豊岡市フィールドワーク

2023.11.23~24


コウノトリの復活

瀨田愛乃/神戸大学

 

豊岡市フィールドワークのレポートのテーマは「コウノトリ」、「出石」、「カバンストリート」から選択することができた。私は「コウノトリ」を選択したので、兵庫県立コウノトリの郷公園(兵庫県立コウノトリの郷公園 | 豊岡市観光公式サイト (toyooka-tourism.com))での活動や、それに対する私自身の気づきや感想について、以下にまとめる。私がコウノトリのテーマを選んだ理由は、最も個人的な思い入れが強かったからである。自然の生態系と人間社会が共生する方法を見出したいと考える私にとっては、兵庫県立コウノトリの郷公園でのフィールドワークでは多くの学びを得ることができた。

 

・活動について


まず最初に、兵庫県立コウノトリの郷公園内の施設の一室で、コウノトリの絶滅から野生復帰までの様子を記録した動画を見せてもらった。

豊岡市は1971年に絶滅した日本の野生コウノトリの最後の生息地で、「コウノトリ」は国の特別天然記念物に指定されている。1877年ごろは日本全域でコウノトリを確認できていたが、人間が使い始めた農薬の影響で、コウノトリが弱って死んでいってしまった。この頃からコウノトリ保護活動が始まっていたのにも関わらず、1966年には豊岡市のみでしか確認できなくなってしまった。
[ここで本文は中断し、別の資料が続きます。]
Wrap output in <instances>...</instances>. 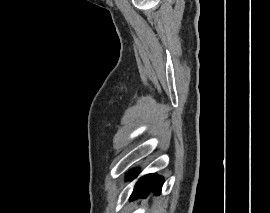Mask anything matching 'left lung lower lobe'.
Returning a JSON list of instances; mask_svg holds the SVG:
<instances>
[{
    "label": "left lung lower lobe",
    "instance_id": "1",
    "mask_svg": "<svg viewBox=\"0 0 270 213\" xmlns=\"http://www.w3.org/2000/svg\"><path fill=\"white\" fill-rule=\"evenodd\" d=\"M133 173H137V171H132ZM130 179V177H128ZM163 185V178L157 176L156 174H149L142 177L138 183L136 184L134 191L131 195V200L135 198H145L150 191H154L155 193H159L161 191V187Z\"/></svg>",
    "mask_w": 270,
    "mask_h": 213
}]
</instances>
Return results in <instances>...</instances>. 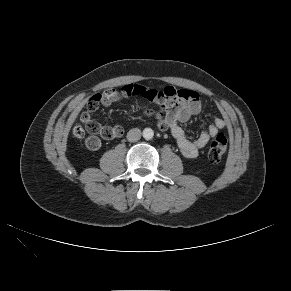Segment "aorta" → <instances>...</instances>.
Instances as JSON below:
<instances>
[{"label":"aorta","instance_id":"762f6f07","mask_svg":"<svg viewBox=\"0 0 291 291\" xmlns=\"http://www.w3.org/2000/svg\"><path fill=\"white\" fill-rule=\"evenodd\" d=\"M154 136V131L151 129V128H145L143 130V137L146 139V140H149V139H152Z\"/></svg>","mask_w":291,"mask_h":291}]
</instances>
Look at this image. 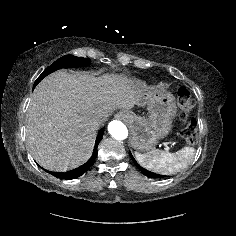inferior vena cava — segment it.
I'll list each match as a JSON object with an SVG mask.
<instances>
[{"label": "inferior vena cava", "mask_w": 236, "mask_h": 236, "mask_svg": "<svg viewBox=\"0 0 236 236\" xmlns=\"http://www.w3.org/2000/svg\"><path fill=\"white\" fill-rule=\"evenodd\" d=\"M100 125H101V121L100 120H97V119L93 120L92 126L94 128H98Z\"/></svg>", "instance_id": "obj_1"}]
</instances>
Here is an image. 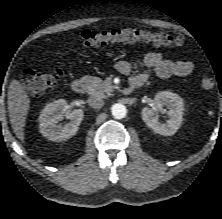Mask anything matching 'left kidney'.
Segmentation results:
<instances>
[{
    "label": "left kidney",
    "instance_id": "obj_1",
    "mask_svg": "<svg viewBox=\"0 0 222 219\" xmlns=\"http://www.w3.org/2000/svg\"><path fill=\"white\" fill-rule=\"evenodd\" d=\"M166 106L168 108V119L162 123L155 116L157 110ZM184 103L183 99L176 93L161 91L155 95L152 107H144L141 112L142 120L155 133L164 136H172L180 128L183 121Z\"/></svg>",
    "mask_w": 222,
    "mask_h": 219
}]
</instances>
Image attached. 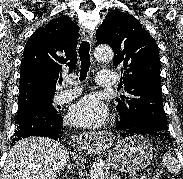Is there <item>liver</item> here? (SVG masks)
I'll list each match as a JSON object with an SVG mask.
<instances>
[{"label":"liver","mask_w":183,"mask_h":179,"mask_svg":"<svg viewBox=\"0 0 183 179\" xmlns=\"http://www.w3.org/2000/svg\"><path fill=\"white\" fill-rule=\"evenodd\" d=\"M69 162V152L59 142L44 137H28L9 151L3 179H56Z\"/></svg>","instance_id":"liver-1"}]
</instances>
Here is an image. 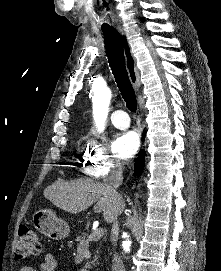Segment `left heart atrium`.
Segmentation results:
<instances>
[{
  "label": "left heart atrium",
  "mask_w": 221,
  "mask_h": 271,
  "mask_svg": "<svg viewBox=\"0 0 221 271\" xmlns=\"http://www.w3.org/2000/svg\"><path fill=\"white\" fill-rule=\"evenodd\" d=\"M175 87V86H173ZM177 94V92H170ZM139 143V134L136 131H128L118 136L117 142L112 146L116 157H129L135 153Z\"/></svg>",
  "instance_id": "39dd6f15"
}]
</instances>
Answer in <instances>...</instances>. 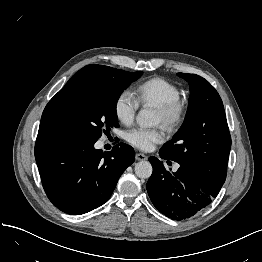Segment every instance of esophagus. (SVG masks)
Returning a JSON list of instances; mask_svg holds the SVG:
<instances>
[{"instance_id":"obj_1","label":"esophagus","mask_w":262,"mask_h":262,"mask_svg":"<svg viewBox=\"0 0 262 262\" xmlns=\"http://www.w3.org/2000/svg\"><path fill=\"white\" fill-rule=\"evenodd\" d=\"M135 159L137 161H143V160H147V156L145 154H142V153H136Z\"/></svg>"}]
</instances>
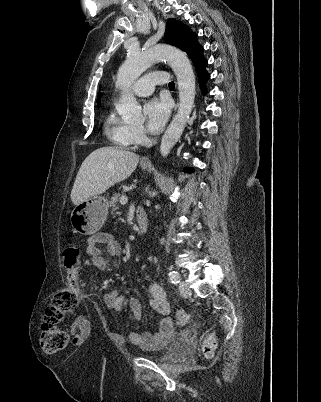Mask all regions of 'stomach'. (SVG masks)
Masks as SVG:
<instances>
[{
	"instance_id": "stomach-1",
	"label": "stomach",
	"mask_w": 321,
	"mask_h": 402,
	"mask_svg": "<svg viewBox=\"0 0 321 402\" xmlns=\"http://www.w3.org/2000/svg\"><path fill=\"white\" fill-rule=\"evenodd\" d=\"M146 169L147 166H141ZM108 200L103 196H92L77 204L73 209L70 222L74 232L92 235L104 225L108 214Z\"/></svg>"
}]
</instances>
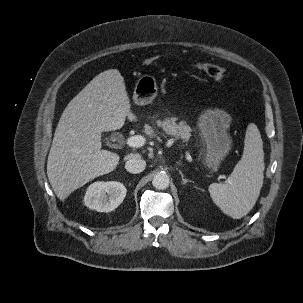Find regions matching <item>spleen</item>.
<instances>
[{
    "mask_svg": "<svg viewBox=\"0 0 303 303\" xmlns=\"http://www.w3.org/2000/svg\"><path fill=\"white\" fill-rule=\"evenodd\" d=\"M263 141L257 126L250 123L244 139V151L226 184L212 183L209 193L227 215L240 219L255 205L264 179Z\"/></svg>",
    "mask_w": 303,
    "mask_h": 303,
    "instance_id": "spleen-1",
    "label": "spleen"
}]
</instances>
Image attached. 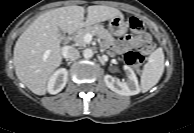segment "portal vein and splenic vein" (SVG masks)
I'll use <instances>...</instances> for the list:
<instances>
[{
	"instance_id": "portal-vein-and-splenic-vein-1",
	"label": "portal vein and splenic vein",
	"mask_w": 194,
	"mask_h": 133,
	"mask_svg": "<svg viewBox=\"0 0 194 133\" xmlns=\"http://www.w3.org/2000/svg\"><path fill=\"white\" fill-rule=\"evenodd\" d=\"M92 40V35L91 34H86L85 37H84V41L86 43H90ZM50 51H46V56L49 55Z\"/></svg>"
}]
</instances>
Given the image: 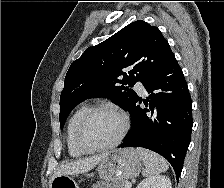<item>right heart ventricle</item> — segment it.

1971年にとうとう最後の日本の野生コウノトリが死んでしまって、絶滅した。コウノトリを増やそうという豊岡市の取り組みは1965年から試みられたが、農薬に含まれる水銀の影響を受けていたために、ヒナが育たなかった。そこで、1985年に旧ソビエト連邦から日本と同じ種のコウノトリの幼鳥を数羽もらって、飼育してつがいをつくりコウノトリを生み育てて増やしていった。保護増殖に取り組んで24年で初めて飼育コウノトリがうまれるようになった。そのコウノトリたちを2005年に野外に放鳥し、2007年には放鳥したコウノトリが野外繁殖にはじめて成功した。 

その後で市の職員の方から説明を受けながら施設内の展示を見て回った。自分だけだったら見てもよくわからないような、歴史的な資料や豊岡市の地形図も、説明してくださったおかげで理解することができた。
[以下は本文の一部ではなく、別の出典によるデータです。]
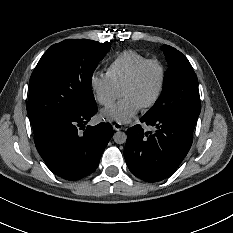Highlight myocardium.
<instances>
[{
    "label": "myocardium",
    "mask_w": 233,
    "mask_h": 233,
    "mask_svg": "<svg viewBox=\"0 0 233 233\" xmlns=\"http://www.w3.org/2000/svg\"><path fill=\"white\" fill-rule=\"evenodd\" d=\"M150 64H157L160 67L161 79H160L158 90L154 98L143 106L144 109L153 108L160 101L163 95L165 85H166V80H167V68L164 62L158 58L146 59L131 73V75L126 79V81L121 86V90L133 86L138 81L139 77L141 76L145 68Z\"/></svg>",
    "instance_id": "f54148a6"
}]
</instances>
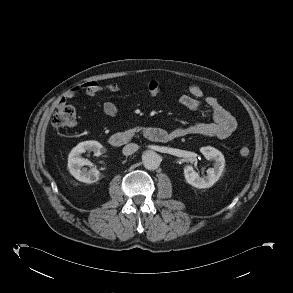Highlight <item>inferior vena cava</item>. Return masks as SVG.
I'll return each mask as SVG.
<instances>
[{
  "mask_svg": "<svg viewBox=\"0 0 293 293\" xmlns=\"http://www.w3.org/2000/svg\"><path fill=\"white\" fill-rule=\"evenodd\" d=\"M139 149V146L135 143H129L127 145L124 146L122 153L125 156H129L131 154H133L134 152H136Z\"/></svg>",
  "mask_w": 293,
  "mask_h": 293,
  "instance_id": "obj_1",
  "label": "inferior vena cava"
}]
</instances>
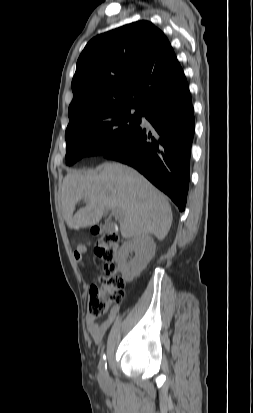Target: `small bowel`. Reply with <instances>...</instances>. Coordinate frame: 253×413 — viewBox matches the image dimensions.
<instances>
[{"mask_svg":"<svg viewBox=\"0 0 253 413\" xmlns=\"http://www.w3.org/2000/svg\"><path fill=\"white\" fill-rule=\"evenodd\" d=\"M89 249V246L87 244H80L77 246V248L74 251L73 257L75 261L82 267L85 268V261H84V255L87 253ZM119 311V306L116 305L114 306L109 315L103 320L99 321V318L92 317L90 315L87 316L86 318V326L89 334L93 338L94 342L99 343L110 326L113 324V322L116 319V316Z\"/></svg>","mask_w":253,"mask_h":413,"instance_id":"1","label":"small bowel"}]
</instances>
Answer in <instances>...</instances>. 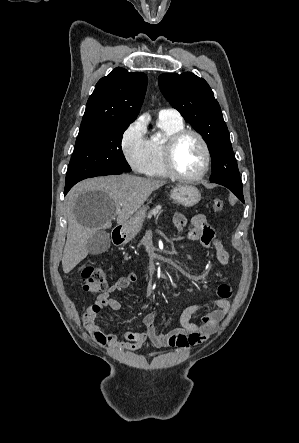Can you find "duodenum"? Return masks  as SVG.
Returning a JSON list of instances; mask_svg holds the SVG:
<instances>
[{
  "label": "duodenum",
  "instance_id": "1",
  "mask_svg": "<svg viewBox=\"0 0 299 443\" xmlns=\"http://www.w3.org/2000/svg\"><path fill=\"white\" fill-rule=\"evenodd\" d=\"M112 239L115 245H121L126 241L125 229L123 226H117L112 231Z\"/></svg>",
  "mask_w": 299,
  "mask_h": 443
}]
</instances>
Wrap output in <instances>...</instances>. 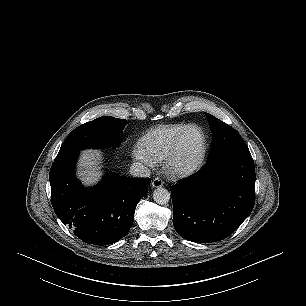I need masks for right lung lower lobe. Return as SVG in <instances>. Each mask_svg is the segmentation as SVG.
<instances>
[{
    "instance_id": "98d812e1",
    "label": "right lung lower lobe",
    "mask_w": 306,
    "mask_h": 306,
    "mask_svg": "<svg viewBox=\"0 0 306 306\" xmlns=\"http://www.w3.org/2000/svg\"><path fill=\"white\" fill-rule=\"evenodd\" d=\"M79 152L54 161L49 173L52 206L62 223L82 241L108 245L131 228L135 208L148 192L151 179L104 176L93 188H84L75 176Z\"/></svg>"
}]
</instances>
最後にお土産を売っている建物に行ってお土産を見た。そこにはコウノトリ育む農法で作られたお米やその米で作られたお菓子などが売られていた。

 

 

 

 

・気づき


このフィールドワークに参加するまで、絶滅した動物の野生復帰に取り組んで、実際に自然のなかに放すという取り組みがあることを知らなかった。コウノトリの絶滅についてもフィールドワークのちょうど二日前の授業で知るまでは知らなかったので、環境問題に関心があるのにも関わらず、知識がまだまだ足りていないことに気づいた。同時に、このタイミングで豊岡市に来ることができてとても幸運だったと思う。
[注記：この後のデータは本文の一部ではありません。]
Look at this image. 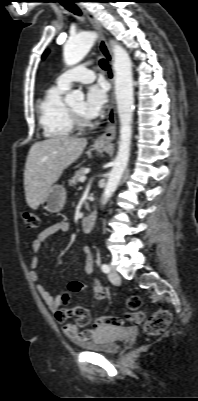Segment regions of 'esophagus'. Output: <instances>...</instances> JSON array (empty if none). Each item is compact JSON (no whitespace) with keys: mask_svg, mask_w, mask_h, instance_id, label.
I'll return each mask as SVG.
<instances>
[{"mask_svg":"<svg viewBox=\"0 0 198 401\" xmlns=\"http://www.w3.org/2000/svg\"><path fill=\"white\" fill-rule=\"evenodd\" d=\"M82 11L85 13L87 16L88 20L94 27V29L99 33V48L103 56L106 58V60L109 63V69L107 72L108 79L110 80L112 84V92L110 96V102L108 105V110H107V127L106 130L103 134H101L96 140V144L100 145H105L109 144L116 135V109H115V103H114V95H113V90H114V69H113V56L110 50V47L107 43L106 37L104 35L103 28L100 24V22L95 18L94 14L88 9L82 5H80Z\"/></svg>","mask_w":198,"mask_h":401,"instance_id":"1","label":"esophagus"}]
</instances>
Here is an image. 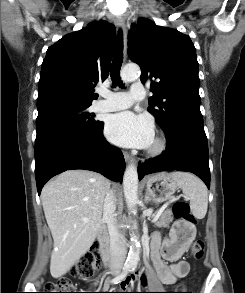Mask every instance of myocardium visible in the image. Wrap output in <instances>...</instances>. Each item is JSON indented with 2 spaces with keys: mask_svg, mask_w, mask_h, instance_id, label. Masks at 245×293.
Instances as JSON below:
<instances>
[{
  "mask_svg": "<svg viewBox=\"0 0 245 293\" xmlns=\"http://www.w3.org/2000/svg\"><path fill=\"white\" fill-rule=\"evenodd\" d=\"M167 147V141L163 137H156L151 146L148 149V153L151 155L161 154Z\"/></svg>",
  "mask_w": 245,
  "mask_h": 293,
  "instance_id": "myocardium-1",
  "label": "myocardium"
}]
</instances>
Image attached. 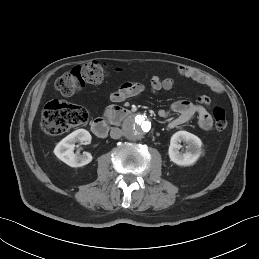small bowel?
<instances>
[{
  "label": "small bowel",
  "mask_w": 259,
  "mask_h": 259,
  "mask_svg": "<svg viewBox=\"0 0 259 259\" xmlns=\"http://www.w3.org/2000/svg\"><path fill=\"white\" fill-rule=\"evenodd\" d=\"M177 72L179 76L203 84L216 93H221L223 91V87L219 81L201 71L186 66H180L177 68ZM174 85L175 81L173 78L162 79L157 75H154L150 81V87L153 93L171 90ZM143 90V84L134 81H126L122 83L117 90L109 94V99L112 102L119 103L129 97L140 94ZM209 106L210 99L207 96H200L197 103L188 100H177L173 102L170 110L177 116L169 122L168 128L172 129L178 127L197 116L199 126L205 131L211 130L213 121L206 109V107ZM169 114L170 112L165 109H160L158 111V115L162 118L168 117Z\"/></svg>",
  "instance_id": "c3829d8e"
}]
</instances>
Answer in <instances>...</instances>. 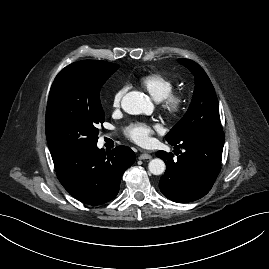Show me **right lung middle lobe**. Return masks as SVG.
I'll return each instance as SVG.
<instances>
[{"mask_svg": "<svg viewBox=\"0 0 269 269\" xmlns=\"http://www.w3.org/2000/svg\"><path fill=\"white\" fill-rule=\"evenodd\" d=\"M119 65L83 60L65 67L55 78L46 110V138L52 159L97 144L105 120L99 93Z\"/></svg>", "mask_w": 269, "mask_h": 269, "instance_id": "right-lung-middle-lobe-1", "label": "right lung middle lobe"}]
</instances>
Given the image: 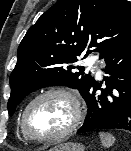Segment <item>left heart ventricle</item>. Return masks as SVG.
<instances>
[{
	"mask_svg": "<svg viewBox=\"0 0 131 151\" xmlns=\"http://www.w3.org/2000/svg\"><path fill=\"white\" fill-rule=\"evenodd\" d=\"M71 106L60 96H48L36 102L27 115V127L37 137L55 135L71 120Z\"/></svg>",
	"mask_w": 131,
	"mask_h": 151,
	"instance_id": "left-heart-ventricle-1",
	"label": "left heart ventricle"
}]
</instances>
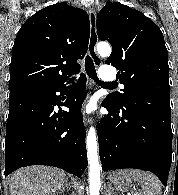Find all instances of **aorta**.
I'll use <instances>...</instances> for the list:
<instances>
[{"mask_svg": "<svg viewBox=\"0 0 178 195\" xmlns=\"http://www.w3.org/2000/svg\"><path fill=\"white\" fill-rule=\"evenodd\" d=\"M97 51L101 56H109L111 54V46L106 42H100L97 45ZM86 146L89 163V183L90 195H99L101 183L100 173L101 165L98 156V144L96 131L91 127L86 137Z\"/></svg>", "mask_w": 178, "mask_h": 195, "instance_id": "obj_1", "label": "aorta"}]
</instances>
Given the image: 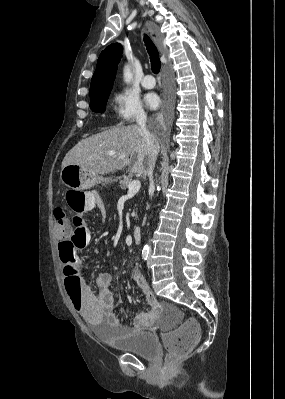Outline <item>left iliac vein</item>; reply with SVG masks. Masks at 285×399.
<instances>
[{
	"label": "left iliac vein",
	"mask_w": 285,
	"mask_h": 399,
	"mask_svg": "<svg viewBox=\"0 0 285 399\" xmlns=\"http://www.w3.org/2000/svg\"><path fill=\"white\" fill-rule=\"evenodd\" d=\"M151 254H152V251L150 252V254H149V259H148V261H147V266H148V268H150V264H151Z\"/></svg>",
	"instance_id": "4c4485c4"
}]
</instances>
コウノトリに限らず、世界ではさまざまな生物が絶滅して生物多様性が失われ始めている。生物多様性があることで健全な生態系が保たれていて、私たち人間は生態系によってもたらされる恩恵を受けながら生きていける。生態系には生きるために必要なすべてのものがそろっている自立性をもった環境であるために、それを破壊することは自らを破壊することと同じである。SDGsや持続可能性の考え方が注目され必要とされるこれからの社会では、豊岡市のようにコウノトリの絶滅から共生までを経験した地域がロールモデルのような役割を果たすと考えられる。そのような背景を持つ豊岡市の観光に行くことは、サステナブルツーリズムとして成り立つと思う。

 

 

 

 

・感想


豊岡市がコウノトリの野生復帰のために続けていることや、その過程について知って感動した。地域の持続可能性と産業を両立させるのは難しい課題であるが、豊岡市のように自然と共生する地域づくりを行っている地域の観光産業が活性化することで、地域住民の快適な暮らしが維持されるような観光の在り方に注目しながら、今後のフィールドワークに取り組みたい。

 

・最後に


今回の豊岡フィールドワークが、私にとっては初めてのYDHのフィールドワークであった。最初は緊張していたが、協力してくださった豊岡市の方々やYDHのメンバーのおかげで、充実したフィールドワークを楽しむことができた。

皆さん、ありがとうございました。